[Source document]
********************

FireFox
Mozilla releases first public beta of Firefox 3.0
More than three dozen major improvements and more than two million lines of changed program code that promise more features, more security and performance.
A few months later than had been planned, Mozilla released on Monday night the first beta version of an overhauled Firefox, the widely used open-source Web browser.
Firefox 3 beta 1 includes a number of significant features that Mozilla said should improve security, ease of use, rendering of Web pages, and location of previously visited Web pages. And for the new era of rich Internet applications, the browser can run Web-based applications even when the computer is disconnected from a network.
The software is available for Windows, Mac OS X, and Linux at Mozilla’s download site in 20 languages. Under the hood, Firefox 3.0 introduces version 1.9 of the Gecko rendering platform (Firefox 4.0 is planned to be built on the completely new Mozilla 2.0 platform), which Mozilla says has been in development for more than two years. Compared to version 1.8x of Firefox 2.0x, more than 2 million lines of code have been touched and changed, fixing more than 11,000 “issues”. The result, according to Mozilla, isn’t just sleeker code, but also more performance, more stability and correctness of visualizing code.
But the 6.2 MB package also offers several new features, some of which would have been expected already for Firefox 2.0 and some of which could introduce more convenience how the Internet is browsed and how web pages are viewed today. Among the 39 major enhancements that are listed by the Beta 1 release notes are a new “favicon” next to the URL bar, providing a snapshot of a currently viewed sites and displaying information on who operates the site and possible security issues – which can be blocked right from a pop-up window. Also new is a zoom feature that lets users zoom in and out of a web page by pressing the key combination CTRL+ or CTRL-, a better integration with anti-virus software as well as Windows Vista and Mac OS X. There are also simplified password and bookmark management tools. On the security side, Firefox now warns of websites that are known to host malware (Mozilla also preps a blacklist of malware sites) and the content of pages suspected as web forgeries is no longer displayed.

********************

[What you have to do] Reproduce the stretch of the Firefox 3.0 beta article from "The software is" through "of visualizing code.", word for word. The records have no connection to the Firefox article.

Entries taken from a collection:
********************

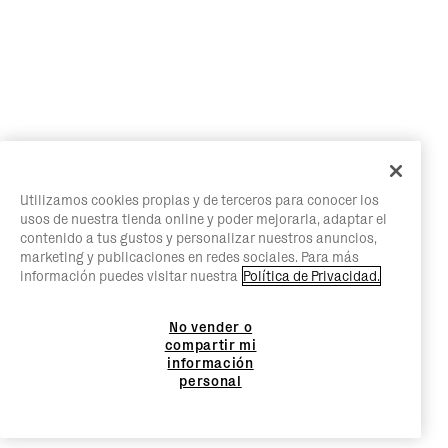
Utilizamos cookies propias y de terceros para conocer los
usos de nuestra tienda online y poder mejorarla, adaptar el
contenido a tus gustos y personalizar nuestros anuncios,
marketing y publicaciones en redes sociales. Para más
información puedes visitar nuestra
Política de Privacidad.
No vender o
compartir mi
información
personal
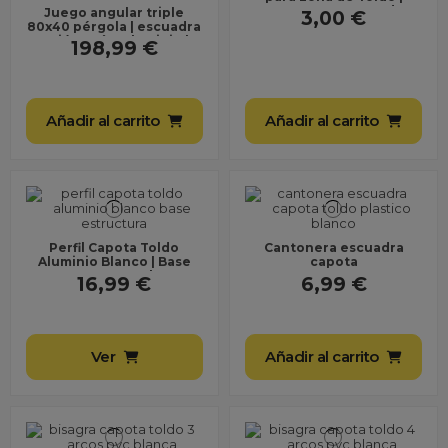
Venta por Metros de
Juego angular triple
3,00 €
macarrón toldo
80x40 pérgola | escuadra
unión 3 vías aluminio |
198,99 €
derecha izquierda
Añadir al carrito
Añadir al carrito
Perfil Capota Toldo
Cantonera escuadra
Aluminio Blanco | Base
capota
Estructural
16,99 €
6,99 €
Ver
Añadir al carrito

********************

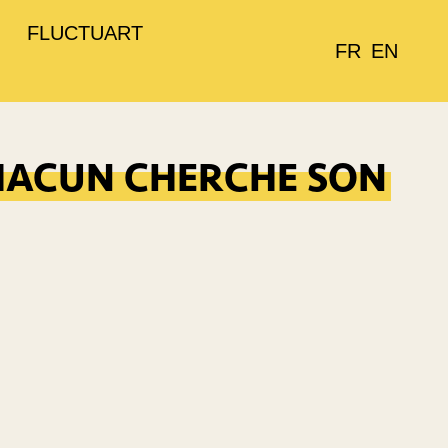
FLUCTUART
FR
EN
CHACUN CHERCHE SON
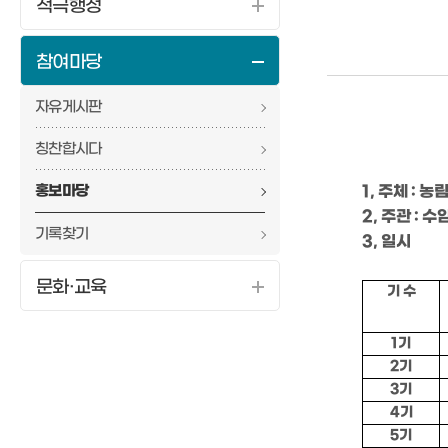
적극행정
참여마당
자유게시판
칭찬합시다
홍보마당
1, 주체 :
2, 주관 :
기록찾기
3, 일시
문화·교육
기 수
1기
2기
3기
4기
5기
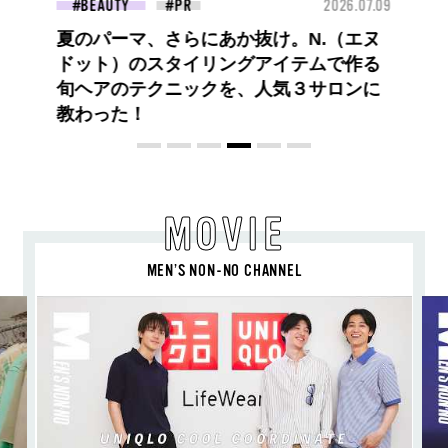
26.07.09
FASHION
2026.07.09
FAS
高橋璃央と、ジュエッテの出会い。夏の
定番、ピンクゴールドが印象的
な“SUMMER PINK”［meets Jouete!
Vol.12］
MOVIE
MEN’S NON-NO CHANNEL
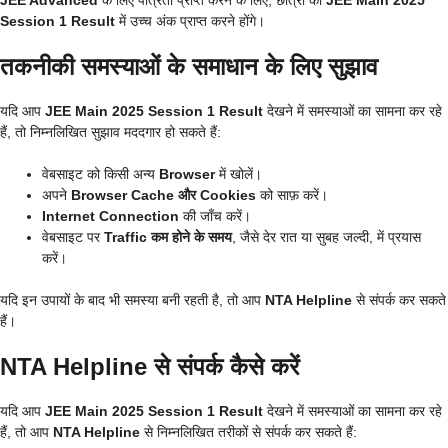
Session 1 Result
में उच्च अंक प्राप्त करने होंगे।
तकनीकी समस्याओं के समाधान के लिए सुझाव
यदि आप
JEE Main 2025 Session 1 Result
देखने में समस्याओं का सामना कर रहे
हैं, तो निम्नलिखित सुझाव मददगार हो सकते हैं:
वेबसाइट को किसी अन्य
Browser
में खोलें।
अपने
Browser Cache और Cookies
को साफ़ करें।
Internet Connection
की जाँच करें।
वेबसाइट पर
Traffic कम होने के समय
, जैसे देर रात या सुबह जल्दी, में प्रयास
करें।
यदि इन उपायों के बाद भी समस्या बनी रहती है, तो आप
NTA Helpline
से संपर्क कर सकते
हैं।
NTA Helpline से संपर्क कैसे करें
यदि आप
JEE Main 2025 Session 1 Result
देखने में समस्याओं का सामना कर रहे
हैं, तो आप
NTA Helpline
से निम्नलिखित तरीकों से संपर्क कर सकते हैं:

********************

[Response area]
The software is available for Windows, Mac OS X, and Linux at Mozilla’s download site in 20 languages. Under the hood, Firefox 3.0 introduces version 1.9 of the Gecko rendering platform (Firefox 4.0 is planned to be built on the completely new Mozilla 2.0 platform), which Mozilla says has been in development for more than two years. Compared to version 1.8x of Firefox 2.0x, more than 2 million lines of code have been touched and changed, fixing more than 11,000 “issues”. The result, according to Mozilla, isn’t just sleeker code, but also more performance, more stability and correctness of visualizing code.